[What is required]
Rewrite everything from the line containing "left shoulder: (645, 416, 9)" down to the end of the entries, both ends included, with the box lines and keypoint names left as they are. Multiply every keypoint value (x, y and depth) by 2.05 and round to whole numbers, with halves rounded up.

[Task data]
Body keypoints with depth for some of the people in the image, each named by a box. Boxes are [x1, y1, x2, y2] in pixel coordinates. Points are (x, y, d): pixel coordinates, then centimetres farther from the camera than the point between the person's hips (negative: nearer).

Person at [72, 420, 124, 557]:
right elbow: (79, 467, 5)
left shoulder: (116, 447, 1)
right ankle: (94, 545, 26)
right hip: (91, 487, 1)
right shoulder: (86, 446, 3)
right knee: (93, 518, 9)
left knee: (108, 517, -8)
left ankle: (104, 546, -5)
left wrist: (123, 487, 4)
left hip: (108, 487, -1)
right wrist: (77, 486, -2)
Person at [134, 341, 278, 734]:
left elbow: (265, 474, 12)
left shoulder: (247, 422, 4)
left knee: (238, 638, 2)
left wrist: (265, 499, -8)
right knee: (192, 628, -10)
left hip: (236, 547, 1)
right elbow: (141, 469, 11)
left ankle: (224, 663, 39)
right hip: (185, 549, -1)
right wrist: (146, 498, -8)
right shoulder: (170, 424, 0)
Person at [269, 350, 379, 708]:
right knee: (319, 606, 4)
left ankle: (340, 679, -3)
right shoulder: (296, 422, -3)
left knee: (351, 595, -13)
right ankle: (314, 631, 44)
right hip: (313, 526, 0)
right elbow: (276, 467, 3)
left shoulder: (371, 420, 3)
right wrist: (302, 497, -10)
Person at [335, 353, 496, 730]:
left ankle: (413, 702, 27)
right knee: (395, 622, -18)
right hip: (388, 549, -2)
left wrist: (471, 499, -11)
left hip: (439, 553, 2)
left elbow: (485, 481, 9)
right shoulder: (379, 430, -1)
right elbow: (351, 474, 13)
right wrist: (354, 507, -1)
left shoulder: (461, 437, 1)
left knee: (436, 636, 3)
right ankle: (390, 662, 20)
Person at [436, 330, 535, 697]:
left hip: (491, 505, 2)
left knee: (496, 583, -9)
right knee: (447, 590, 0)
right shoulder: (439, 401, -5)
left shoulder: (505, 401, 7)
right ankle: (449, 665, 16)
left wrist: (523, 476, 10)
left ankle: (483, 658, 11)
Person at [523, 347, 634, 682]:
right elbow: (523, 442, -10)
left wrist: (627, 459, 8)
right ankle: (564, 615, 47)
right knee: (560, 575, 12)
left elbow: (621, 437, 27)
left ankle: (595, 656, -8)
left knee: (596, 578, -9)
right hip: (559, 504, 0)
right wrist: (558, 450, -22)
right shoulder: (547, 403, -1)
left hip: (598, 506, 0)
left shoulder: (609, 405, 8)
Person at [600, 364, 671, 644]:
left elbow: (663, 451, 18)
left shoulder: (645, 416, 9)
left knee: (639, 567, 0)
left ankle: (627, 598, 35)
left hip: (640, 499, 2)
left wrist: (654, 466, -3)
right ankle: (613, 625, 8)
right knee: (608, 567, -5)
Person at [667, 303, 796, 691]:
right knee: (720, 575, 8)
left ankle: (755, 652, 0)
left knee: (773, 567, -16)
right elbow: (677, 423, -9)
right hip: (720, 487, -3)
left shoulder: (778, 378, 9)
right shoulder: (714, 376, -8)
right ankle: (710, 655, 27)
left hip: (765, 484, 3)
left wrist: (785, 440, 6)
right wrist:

[The completed task]
left shoulder: (1322, 853, 18)
left knee: (1310, 1162, 0)
left ankle: (1285, 1226, 72)
left hip: (1312, 1023, 4)
left wrist: (1341, 955, -6)
right ankle: (1257, 1281, 16)
right knee: (1246, 1162, -10)
Person at [667, 303, 796, 691]:
right knee: (1476, 1179, 16)
left ankle: (1548, 1337, 0)
left knee: (1585, 1162, -33)
right elbow: (1388, 867, -18)
right hip: (1476, 998, -6)
left shoulder: (1595, 775, 18)
right shoulder: (1464, 771, -16)
right ankle: (1456, 1343, 55)
left hip: (1568, 992, 6)
left wrist: (1609, 902, 12)
right wrist:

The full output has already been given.